Work required => Rewrite the part that opens with the line containing "ieren, wenn sie sich zwischen" and closes with the line containing "Toszkána szívébe vezet ez az út, ahol", swapping "LE ROZEL" for "LES PIEUX" and leaving everything else as it is.
-- Provided data follows --
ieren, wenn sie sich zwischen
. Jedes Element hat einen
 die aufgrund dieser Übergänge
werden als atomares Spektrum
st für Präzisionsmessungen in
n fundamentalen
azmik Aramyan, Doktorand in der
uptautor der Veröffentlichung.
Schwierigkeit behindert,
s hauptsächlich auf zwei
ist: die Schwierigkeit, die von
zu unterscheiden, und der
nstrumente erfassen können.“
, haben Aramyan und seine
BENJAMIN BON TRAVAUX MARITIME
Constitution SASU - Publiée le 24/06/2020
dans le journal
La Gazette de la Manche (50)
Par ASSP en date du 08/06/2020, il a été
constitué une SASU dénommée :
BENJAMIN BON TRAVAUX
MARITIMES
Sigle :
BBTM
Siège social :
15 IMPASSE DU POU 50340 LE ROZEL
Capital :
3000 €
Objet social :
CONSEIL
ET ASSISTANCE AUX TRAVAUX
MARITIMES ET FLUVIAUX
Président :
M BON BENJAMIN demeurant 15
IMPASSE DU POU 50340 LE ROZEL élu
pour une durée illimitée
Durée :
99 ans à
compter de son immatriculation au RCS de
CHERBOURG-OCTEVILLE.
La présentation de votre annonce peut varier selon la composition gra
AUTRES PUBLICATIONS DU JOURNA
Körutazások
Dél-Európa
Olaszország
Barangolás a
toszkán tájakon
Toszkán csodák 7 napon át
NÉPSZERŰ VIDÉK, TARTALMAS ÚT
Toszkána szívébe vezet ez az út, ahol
-- Provided data concluded --
-- Provided data follows --
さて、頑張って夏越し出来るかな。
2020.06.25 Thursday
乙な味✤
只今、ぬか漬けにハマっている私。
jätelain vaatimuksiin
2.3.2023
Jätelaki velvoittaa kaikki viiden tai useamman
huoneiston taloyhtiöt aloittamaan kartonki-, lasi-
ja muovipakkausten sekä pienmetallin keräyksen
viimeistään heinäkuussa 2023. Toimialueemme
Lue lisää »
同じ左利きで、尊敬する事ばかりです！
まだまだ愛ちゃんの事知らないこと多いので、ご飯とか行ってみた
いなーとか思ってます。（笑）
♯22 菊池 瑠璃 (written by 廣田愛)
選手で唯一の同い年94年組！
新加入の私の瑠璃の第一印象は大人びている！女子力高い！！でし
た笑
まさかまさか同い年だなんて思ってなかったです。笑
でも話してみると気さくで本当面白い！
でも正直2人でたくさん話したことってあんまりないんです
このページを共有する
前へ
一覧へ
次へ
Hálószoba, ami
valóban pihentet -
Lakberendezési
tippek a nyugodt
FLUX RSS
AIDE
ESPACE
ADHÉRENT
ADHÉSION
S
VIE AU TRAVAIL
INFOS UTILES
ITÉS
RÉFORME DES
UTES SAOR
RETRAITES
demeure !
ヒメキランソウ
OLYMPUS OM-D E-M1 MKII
-- Provided data concluded --
-- Provided data follows --
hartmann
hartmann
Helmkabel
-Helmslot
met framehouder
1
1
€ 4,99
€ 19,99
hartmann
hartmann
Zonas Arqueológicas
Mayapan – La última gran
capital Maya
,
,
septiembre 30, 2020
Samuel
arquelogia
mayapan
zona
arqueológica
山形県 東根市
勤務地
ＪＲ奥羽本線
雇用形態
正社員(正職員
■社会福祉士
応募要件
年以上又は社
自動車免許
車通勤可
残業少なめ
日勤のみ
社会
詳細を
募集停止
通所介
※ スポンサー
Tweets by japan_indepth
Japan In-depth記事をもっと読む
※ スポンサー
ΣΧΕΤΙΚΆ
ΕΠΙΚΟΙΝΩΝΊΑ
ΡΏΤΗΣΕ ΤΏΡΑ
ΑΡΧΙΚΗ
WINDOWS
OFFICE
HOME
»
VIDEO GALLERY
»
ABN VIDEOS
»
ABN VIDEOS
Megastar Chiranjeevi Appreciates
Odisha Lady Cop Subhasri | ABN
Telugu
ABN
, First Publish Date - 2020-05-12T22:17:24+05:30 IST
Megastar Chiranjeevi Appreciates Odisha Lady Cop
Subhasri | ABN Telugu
-- Provided data concluded --
Solution for this task =>
ieren, wenn sie sich zwischen
. Jedes Element hat einen
 die aufgrund dieser Übergänge
werden als atomares Spektrum
st für Präzisionsmessungen in
n fundamentalen
azmik Aramyan, Doktorand in der
uptautor der Veröffentlichung.
Schwierigkeit behindert,
s hauptsächlich auf zwei
ist: die Schwierigkeit, die von
zu unterscheiden, und der
nstrumente erfassen können.“
, haben Aramyan und seine
BENJAMIN BON TRAVAUX MARITIME
Constitution SASU - Publiée le 24/06/2020
dans le journal
La Gazette de la Manche (50)
Par ASSP en date du 08/06/2020, il a été
constitué une SASU dénommée :
BENJAMIN BON TRAVAUX
MARITIMES
Sigle :
BBTM
Siège social :
15 IMPASSE DU POU 50340 LES PIEUX
Capital :
3000 €
Objet social :
CONSEIL
ET ASSISTANCE AUX TRAVAUX
MARITIMES ET FLUVIAUX
Président :
M BON BENJAMIN demeurant 15
IMPASSE DU POU 50340 LES PIEUX élu
pour une durée illimitée
Durée :
99 ans à
compter de son immatriculation au RCS de
CHERBOURG-OCTEVILLE.
La présentation de votre annonce peut varier selon la composition gra
AUTRES PUBLICATIONS DU JOURNA
Körutazások
Dél-Európa
Olaszország
Barangolás a
toszkán tájakon
Toszkán csodák 7 napon át
NÉPSZERŰ VIDÉK, TARTALMAS ÚT
Toszkána szívébe vezet ez az út, ahol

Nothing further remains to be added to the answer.